Na sala de uma universidade, quatro alunos estão falando sobre trabalhos acadêmicos, enquanto no outro canto, nós conversamos. Ela abre o coração discretamente ao mencionar a mãe, mulher que para ela é símbolo de força e de luta. “Minha mãe não acredita muito no feminismo. Ela fala que feminismo é queimar sutiã (risos). Ainda assim, eu acho que ela é exemplo de feminismo porque ela mora sozinha, faz investimentos na casa, vai se aposentar, ela paquera. Minha mãe vive o agora. É livre.” Falar da mãe é uma grande satisfação para ela, porque passou parte da sua vida presenciando um casamento submisso que acabou ainda quando ela era adolescente. A separação dos pais foi algo que marcou. Uma marca que nunca foi apagada.

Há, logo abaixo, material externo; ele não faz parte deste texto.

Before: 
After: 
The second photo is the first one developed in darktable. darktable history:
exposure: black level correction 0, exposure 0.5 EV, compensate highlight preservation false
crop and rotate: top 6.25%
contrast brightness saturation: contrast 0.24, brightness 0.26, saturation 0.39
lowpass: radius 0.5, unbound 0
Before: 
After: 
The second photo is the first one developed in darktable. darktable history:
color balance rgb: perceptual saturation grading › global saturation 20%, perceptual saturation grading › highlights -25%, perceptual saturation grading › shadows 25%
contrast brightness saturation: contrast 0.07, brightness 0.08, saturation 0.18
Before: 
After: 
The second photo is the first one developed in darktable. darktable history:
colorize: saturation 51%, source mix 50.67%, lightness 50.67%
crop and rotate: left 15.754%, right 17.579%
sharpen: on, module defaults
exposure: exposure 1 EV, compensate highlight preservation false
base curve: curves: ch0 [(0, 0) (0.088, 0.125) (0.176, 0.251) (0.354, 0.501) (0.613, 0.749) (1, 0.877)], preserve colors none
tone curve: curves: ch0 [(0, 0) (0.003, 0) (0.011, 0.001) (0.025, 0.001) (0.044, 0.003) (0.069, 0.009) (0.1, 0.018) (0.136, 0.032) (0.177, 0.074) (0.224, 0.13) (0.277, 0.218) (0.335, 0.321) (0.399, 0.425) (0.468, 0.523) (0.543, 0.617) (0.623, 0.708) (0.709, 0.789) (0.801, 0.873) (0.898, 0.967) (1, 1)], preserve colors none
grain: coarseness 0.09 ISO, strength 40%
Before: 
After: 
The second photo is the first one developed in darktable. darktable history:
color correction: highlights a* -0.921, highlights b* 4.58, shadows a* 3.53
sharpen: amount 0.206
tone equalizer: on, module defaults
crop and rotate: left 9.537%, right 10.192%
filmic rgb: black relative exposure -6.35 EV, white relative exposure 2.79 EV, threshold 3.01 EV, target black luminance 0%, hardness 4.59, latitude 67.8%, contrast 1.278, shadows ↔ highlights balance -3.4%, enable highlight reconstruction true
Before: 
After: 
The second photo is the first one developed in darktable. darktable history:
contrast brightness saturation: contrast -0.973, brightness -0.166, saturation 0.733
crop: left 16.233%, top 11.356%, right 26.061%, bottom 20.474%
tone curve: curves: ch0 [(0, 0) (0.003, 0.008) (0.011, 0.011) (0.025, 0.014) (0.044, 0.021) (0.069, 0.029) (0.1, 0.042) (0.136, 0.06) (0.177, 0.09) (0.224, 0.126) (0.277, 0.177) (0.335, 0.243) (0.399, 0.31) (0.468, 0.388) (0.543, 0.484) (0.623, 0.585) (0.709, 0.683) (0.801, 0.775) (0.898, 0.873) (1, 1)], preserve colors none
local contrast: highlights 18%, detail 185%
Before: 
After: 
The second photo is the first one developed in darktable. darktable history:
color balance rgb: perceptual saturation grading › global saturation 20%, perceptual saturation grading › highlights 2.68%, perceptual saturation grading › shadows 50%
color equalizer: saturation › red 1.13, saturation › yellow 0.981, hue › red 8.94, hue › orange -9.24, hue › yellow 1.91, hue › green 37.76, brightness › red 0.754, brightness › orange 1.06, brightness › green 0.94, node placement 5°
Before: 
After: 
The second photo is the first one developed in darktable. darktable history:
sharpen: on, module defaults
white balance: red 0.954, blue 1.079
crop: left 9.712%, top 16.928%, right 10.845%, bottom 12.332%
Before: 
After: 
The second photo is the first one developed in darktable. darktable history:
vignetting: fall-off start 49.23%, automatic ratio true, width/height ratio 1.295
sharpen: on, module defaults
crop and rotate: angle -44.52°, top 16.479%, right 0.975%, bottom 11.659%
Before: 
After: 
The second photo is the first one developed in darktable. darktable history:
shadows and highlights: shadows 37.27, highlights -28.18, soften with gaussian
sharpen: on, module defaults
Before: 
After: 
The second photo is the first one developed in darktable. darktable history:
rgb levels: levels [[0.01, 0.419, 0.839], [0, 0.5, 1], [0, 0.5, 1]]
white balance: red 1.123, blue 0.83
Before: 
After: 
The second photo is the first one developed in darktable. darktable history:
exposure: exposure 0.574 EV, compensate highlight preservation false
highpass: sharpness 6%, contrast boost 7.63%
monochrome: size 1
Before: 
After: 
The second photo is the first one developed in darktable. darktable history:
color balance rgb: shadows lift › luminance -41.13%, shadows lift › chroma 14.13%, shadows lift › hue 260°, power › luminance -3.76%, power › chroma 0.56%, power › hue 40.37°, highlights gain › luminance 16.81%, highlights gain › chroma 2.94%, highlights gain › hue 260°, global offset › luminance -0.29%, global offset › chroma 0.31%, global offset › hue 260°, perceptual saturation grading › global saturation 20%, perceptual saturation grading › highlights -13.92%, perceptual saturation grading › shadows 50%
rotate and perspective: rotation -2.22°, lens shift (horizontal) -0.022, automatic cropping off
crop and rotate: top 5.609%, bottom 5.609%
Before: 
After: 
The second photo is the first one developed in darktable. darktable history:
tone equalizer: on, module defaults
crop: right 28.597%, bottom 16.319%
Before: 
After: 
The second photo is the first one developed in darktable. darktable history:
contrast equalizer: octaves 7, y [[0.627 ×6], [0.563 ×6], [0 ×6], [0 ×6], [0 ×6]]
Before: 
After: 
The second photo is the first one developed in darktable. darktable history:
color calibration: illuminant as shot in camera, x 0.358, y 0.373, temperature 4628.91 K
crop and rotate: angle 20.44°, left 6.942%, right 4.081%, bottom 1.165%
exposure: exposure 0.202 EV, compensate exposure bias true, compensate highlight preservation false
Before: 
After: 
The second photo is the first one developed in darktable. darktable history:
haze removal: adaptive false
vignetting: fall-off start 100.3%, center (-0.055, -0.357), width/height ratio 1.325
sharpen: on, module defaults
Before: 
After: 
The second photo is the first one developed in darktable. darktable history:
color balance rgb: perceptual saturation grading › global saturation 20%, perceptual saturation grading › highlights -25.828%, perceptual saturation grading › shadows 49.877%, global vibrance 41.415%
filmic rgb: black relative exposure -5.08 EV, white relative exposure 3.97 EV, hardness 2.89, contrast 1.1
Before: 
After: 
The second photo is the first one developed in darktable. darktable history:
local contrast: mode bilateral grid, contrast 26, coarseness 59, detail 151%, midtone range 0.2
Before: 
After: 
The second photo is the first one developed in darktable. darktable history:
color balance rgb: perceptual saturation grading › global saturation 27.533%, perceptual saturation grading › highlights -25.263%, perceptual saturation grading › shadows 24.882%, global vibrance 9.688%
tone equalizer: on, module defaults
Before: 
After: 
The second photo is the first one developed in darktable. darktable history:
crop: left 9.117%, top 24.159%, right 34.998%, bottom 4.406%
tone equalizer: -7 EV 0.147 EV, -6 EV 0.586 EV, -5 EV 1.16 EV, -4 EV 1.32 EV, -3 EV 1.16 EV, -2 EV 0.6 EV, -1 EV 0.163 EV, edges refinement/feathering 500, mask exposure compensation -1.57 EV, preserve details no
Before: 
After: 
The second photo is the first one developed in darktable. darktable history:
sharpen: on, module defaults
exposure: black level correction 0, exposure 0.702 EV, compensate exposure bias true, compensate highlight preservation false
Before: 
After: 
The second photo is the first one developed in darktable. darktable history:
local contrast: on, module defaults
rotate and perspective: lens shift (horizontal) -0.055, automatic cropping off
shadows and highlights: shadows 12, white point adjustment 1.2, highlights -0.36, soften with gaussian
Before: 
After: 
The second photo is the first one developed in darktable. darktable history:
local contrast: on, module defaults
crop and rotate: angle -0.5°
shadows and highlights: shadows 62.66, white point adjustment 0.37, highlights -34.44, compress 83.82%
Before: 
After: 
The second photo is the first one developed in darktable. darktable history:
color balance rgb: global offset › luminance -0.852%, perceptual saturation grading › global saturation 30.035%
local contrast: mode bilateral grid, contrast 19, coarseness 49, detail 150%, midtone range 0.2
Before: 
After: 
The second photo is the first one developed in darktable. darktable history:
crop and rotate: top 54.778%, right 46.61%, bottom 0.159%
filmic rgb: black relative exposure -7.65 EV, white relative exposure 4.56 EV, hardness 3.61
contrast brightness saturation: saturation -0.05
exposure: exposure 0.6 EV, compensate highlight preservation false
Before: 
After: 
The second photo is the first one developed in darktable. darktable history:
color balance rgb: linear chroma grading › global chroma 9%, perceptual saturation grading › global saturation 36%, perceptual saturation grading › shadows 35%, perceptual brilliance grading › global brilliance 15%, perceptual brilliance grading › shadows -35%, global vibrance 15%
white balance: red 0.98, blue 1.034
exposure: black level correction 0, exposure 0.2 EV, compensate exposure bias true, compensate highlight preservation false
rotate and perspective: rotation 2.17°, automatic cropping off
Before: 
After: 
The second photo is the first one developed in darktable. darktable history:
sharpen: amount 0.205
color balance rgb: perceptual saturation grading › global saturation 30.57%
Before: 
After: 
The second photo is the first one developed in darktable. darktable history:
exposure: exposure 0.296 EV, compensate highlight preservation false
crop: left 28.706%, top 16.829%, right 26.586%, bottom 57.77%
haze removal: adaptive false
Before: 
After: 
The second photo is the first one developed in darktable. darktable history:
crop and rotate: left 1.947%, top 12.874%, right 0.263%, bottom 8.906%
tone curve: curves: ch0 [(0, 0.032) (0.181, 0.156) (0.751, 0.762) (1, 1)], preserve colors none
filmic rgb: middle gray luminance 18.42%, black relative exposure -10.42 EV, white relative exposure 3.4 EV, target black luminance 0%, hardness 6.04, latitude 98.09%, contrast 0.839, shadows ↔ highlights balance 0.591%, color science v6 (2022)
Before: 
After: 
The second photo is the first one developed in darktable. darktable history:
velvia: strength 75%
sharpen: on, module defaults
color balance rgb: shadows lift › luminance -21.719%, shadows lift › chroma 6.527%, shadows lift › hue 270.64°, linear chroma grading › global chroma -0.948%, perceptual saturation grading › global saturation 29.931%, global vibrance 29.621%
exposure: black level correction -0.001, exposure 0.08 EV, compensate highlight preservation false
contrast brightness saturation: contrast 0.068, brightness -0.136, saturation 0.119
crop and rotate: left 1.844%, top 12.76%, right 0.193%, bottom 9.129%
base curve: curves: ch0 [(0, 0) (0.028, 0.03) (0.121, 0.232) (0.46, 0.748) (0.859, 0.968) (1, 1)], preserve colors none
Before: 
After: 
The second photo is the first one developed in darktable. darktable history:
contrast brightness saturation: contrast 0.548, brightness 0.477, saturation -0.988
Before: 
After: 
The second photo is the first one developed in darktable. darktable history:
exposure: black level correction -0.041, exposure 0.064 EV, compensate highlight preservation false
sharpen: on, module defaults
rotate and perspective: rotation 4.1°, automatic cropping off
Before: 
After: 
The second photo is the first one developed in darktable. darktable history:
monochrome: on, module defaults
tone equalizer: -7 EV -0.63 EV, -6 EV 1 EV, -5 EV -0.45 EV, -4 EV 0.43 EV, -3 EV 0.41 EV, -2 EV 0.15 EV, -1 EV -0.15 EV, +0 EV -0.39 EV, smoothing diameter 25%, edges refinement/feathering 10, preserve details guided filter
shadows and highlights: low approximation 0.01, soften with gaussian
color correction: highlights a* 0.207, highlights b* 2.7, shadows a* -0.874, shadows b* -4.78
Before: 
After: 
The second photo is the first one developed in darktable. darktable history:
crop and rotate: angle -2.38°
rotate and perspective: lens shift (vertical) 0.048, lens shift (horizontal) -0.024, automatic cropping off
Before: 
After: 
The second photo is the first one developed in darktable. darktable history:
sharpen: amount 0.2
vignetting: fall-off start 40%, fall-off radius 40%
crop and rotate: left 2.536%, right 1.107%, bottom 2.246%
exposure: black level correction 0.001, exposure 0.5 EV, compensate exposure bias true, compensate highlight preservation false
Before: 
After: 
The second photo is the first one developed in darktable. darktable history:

Ainda na adolescência descobriu o amor pela dança. Eram pelos movimentos que buscava superar os limites físicos e tentava se encontrar. Jéssica começou a participar de apresentações por meio de uma companhia de dança, em Itanhaém. Com o tempo passou a perceber que o desejo de dançar não bastava. Era preciso se enquadrar aos padrões de beleza e, por isso, não conseguia ser selecionada para todos os shows que o grupo participava.

Perceber essa realidade afetou sua autoestima. Algo que não conseguiu esquecer tão facilmente. Na mesma época conheceu o Thiago, seu atual marido. Dali nasceu uma amizade que mais tarde se tornou casamento. Seu primeiro filho, o Diogo, nasceu quando tinha 19 anos. A maturidade veio cedo e precisou encarar muitas situações com garra. “A família do meu marido falava que eu tinha que cuidar da casa e do meu filho. Mas eu queria ter uma profissão”.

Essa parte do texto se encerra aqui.